====== Text for analysis
When a user signs up with a username & password, Quizfreely’s website makes a http request to Quizfreely’s API. The API stores the username & hashed/encrypted password in Quizfreely’s PostgreSQL database. Then it creates a session token in the database, and sends it to the user in a cookie.

Then, when the user does some action, like creating a studyset, the cookie with the session token is in that http request. Quizfreely’s API checks our Postgres database to make sure the session is valid.

These sessions expire after 10 days. If a user’s session is expired, they just log in again to get a new session. When they log in with a username and password, the api checks if the password is correct by comparing the inputted password’s hash with the hashed/encrypted password stored in the database. If they match, the user is given a new session. There is no “refresh token”, users just sign in again to get a new session.

Hashing/encryption uses postgres’ cryptographic functions (pgcrypto), so it’s reliable & secure :3

Quizfreely’s web-app links to https://quizfreely.org/api/oauth/google in the little “Sign in with Google” button on the sign in and sign up pages. That /oauth/google page on the API’s server redirects to Google’s “Sign in with Google” page. After a user chooses their Google account, Google redirects them to https://quizfreely.org/api/oauth/google/callback. Our API’s handler for /oauth/google/callback sends a request to Google’s API to get the user’s Google account ID, display name, and email using the token we got. Then the API upserts (inserts or updates if that user already exists) the user’s account into our postgres database. Then, Quizfreely-API creates a session token, and sends it as a cookie (just like username+password auth).

These sessions also expire after 10 days. When they expire, users will have to sign in again using the same “Sign in with Google” button (which uses that same process explained above).
============
====== Supplied material
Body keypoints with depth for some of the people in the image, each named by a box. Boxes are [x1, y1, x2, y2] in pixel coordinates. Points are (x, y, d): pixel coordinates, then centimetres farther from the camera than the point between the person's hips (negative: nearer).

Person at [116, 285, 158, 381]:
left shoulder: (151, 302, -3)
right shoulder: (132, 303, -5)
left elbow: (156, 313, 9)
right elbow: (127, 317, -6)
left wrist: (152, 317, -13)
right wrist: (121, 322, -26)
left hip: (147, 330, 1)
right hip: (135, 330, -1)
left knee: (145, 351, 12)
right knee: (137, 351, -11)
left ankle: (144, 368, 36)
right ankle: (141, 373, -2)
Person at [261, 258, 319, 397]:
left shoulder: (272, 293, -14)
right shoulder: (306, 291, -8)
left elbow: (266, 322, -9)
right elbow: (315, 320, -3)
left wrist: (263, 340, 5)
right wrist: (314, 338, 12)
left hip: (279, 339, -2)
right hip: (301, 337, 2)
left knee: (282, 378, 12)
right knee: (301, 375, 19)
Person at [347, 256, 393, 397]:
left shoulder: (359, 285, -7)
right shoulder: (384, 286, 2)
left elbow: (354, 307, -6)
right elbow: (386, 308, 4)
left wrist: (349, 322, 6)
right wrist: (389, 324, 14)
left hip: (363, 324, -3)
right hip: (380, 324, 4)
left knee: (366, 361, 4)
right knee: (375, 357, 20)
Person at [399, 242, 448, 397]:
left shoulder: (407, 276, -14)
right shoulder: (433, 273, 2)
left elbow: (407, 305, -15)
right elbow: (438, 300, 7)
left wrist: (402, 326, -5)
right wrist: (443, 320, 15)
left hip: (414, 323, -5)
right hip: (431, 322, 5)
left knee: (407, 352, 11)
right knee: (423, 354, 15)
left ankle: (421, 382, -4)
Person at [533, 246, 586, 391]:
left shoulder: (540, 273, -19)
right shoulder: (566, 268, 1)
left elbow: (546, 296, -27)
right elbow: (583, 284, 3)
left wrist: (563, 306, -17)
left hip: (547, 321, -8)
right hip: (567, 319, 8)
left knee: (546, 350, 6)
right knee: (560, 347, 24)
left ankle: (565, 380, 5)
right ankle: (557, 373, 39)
============
## Exercise aim
According to the text on Quizfreely's sign-in process, how long do sessions last before they expire?

## Output for this exercise
Sessions expire after 10 days.